Roscoe’s Cooking Philosophy

There are no rules when you’re Cookin’ With Roscoe. No kitchen police telling us what to do or what not to do. We believe in being creative when we cook. Trying new things, taking chances. And having fun while we cook. However, having said that, we have found that there are certain things – techniques, practices, habits – that work. This is a general list that will expand over time (so keep checking in), as the philosophies of our cooking evolve.

Conceptually, we want to take food to another level. Of flavor, taste, enjoyment. Following our guidelines usually guarantees that. Or, in the case of failure (hey, it can happen), at least we have fun trying. So here’s guideline number one, maybe the most important after “don’t forget the salt and pepper?”

Well, hardly ever. Almost never. Not if we can help it. And you almost always can. A strange rule, one might think, especially in this particular time in history where everyone walks around with a bottle of water in their hands. We’ve been told (don’t want to use the term brainwashed here) that our bodies need so much more water than we thought and if we don’t do this, we’ll die. Roscoe himself has been caught wailing (let’s face it, he cries his eyes out all the time) over the fact that he never invested in bottled water. So imagine the looks of surprise and incredulity (big word for a site like this, but in this case it fits) when someone hears this guideline. It bears repeating: Never cook with water.

Therefore water can never make anything taste better. And making food taste better is always the goal when you’re Cookin’ With Roscoe.

Hey, boil away. Get that water as hot as you want, because that’s how you make coffee or tea, right? Absolutely right. But think about it for just a second and you’ll figure out what we’re getting at here.
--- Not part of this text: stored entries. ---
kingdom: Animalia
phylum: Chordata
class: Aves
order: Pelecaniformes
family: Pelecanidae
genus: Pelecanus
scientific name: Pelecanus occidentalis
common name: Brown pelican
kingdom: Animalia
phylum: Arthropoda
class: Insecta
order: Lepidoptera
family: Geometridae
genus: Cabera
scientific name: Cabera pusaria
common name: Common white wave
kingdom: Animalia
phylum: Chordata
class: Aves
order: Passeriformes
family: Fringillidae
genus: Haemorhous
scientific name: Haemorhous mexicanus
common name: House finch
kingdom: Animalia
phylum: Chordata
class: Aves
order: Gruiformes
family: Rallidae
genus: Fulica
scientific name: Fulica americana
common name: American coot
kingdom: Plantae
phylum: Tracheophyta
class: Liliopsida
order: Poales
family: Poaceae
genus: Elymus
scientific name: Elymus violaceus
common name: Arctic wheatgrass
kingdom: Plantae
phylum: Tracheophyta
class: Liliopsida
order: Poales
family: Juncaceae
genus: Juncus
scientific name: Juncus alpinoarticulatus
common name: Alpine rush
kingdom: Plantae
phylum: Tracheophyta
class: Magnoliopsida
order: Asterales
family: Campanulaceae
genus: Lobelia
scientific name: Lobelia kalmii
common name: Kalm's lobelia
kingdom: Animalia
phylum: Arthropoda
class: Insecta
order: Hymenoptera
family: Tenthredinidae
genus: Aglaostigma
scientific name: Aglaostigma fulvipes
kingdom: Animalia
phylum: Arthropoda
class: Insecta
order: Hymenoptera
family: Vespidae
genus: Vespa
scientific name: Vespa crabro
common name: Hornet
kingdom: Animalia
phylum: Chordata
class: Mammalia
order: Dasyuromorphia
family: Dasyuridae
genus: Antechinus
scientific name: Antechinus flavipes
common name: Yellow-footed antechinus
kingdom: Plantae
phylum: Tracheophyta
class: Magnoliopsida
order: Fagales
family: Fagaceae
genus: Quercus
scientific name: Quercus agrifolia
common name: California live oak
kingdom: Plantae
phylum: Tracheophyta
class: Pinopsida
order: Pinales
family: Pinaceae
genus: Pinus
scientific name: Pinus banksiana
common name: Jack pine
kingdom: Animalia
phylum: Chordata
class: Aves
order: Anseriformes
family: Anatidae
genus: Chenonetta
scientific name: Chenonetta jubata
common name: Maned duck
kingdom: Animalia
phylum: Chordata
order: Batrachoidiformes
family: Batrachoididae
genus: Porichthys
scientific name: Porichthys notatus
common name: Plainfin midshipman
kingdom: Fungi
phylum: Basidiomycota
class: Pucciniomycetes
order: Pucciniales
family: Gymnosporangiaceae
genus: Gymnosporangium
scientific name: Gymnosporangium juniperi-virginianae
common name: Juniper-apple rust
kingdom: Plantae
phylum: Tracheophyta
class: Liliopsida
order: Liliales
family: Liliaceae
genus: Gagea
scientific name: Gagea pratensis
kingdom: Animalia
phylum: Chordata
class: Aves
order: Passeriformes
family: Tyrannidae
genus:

You boil the water for the coffee or tea, and suddenly you don’t have water anymore!? You’ve put something in it to make it taste good. Starting to get the picture?

Your recipe calls for a cup and half of water. After you stop laughing, you drop a bouillon cube into the cup and a half, and like magic, you’ve got something that tastes good. It doesn’t matter if you’re boiling water for pasta: put a bouillon cube in it (along with salt and a drop of olive oil, maybe a shot or two of Worcestershire and/or hot sauce), and your pasta will taste a whole lot better, and you’ve achieved the goal: you’ve taken your dish to another level and made it taste better. Same with rice, or anything else that calls for water.

Because there are even more alternatives to water. And when you’re Cookin’ With Roscoe, one of the first alternatives that comes to mind is – beer. It’s a natural. Everyone knows beer is mostly water. But somewhere along the way (okay, right away) other things were added to make it taste good (and ferment, of course). So why not use beer instead of water when the recipe calls for it? How do you think they make beer bread? They use beer instead of water when they mix the dough. So can you. Use beer instead of water when you mix your pizza dough. The alcohol cooks off and you’re left with great taste. And let’s face it: no pot of chili was ever made to taste better by adding water.

Even if you’re making mashed potatoes: throw a chicken or beef bouillon cube in the pot (you can even find cubes for fish and vegetable stock), and it’ll taste better. Same with soup. Toss in a few extra cubes. You can’t lose.

So the next time you read a recipe that calls for water, just remember you’re Cookin’ With Roscoe. The laugh’s on them.


Eyeball it. You don’t need no stinking measuring cups. Or teaspoons. Or tablespoons. Remember, there are no kitchen police in Roscoe’s kitchens. Once you start cooking, you’ll figure out how much of something to use. Your taste buds will dictate. And that’s the way it should be. A pinch of this, a pinch of that, a few shots of hot sauce, Worcestershire, chili sauce; some herbs, veggies, spices; you can’t really go wrong. But hey, if you want to measure, go ahead and measure. It’s just not as much fun.

There are lots of brands and flavors of hot sauce. Tabasco is probably the most well known. Just say Tabasco, and everyone knows what you’re talking about. The Cookin’ With Roscoe test kitchens have tried an awful lot of them, and most are pretty good. Depending on your taste buds, you use as much or as little as it takes to make your dish taste the way you want it to.

ROSCOE RECOMMENDS: CHOLULA CHILI ROAST GARLIC flavor. We find that it has the most amount of flavor with a heat element that’s not out of control.

But again, use what you like. If you read a recipe here that says: a dash or two of Cholula, that’s only our preference. Feel free to substitute with your own favorite.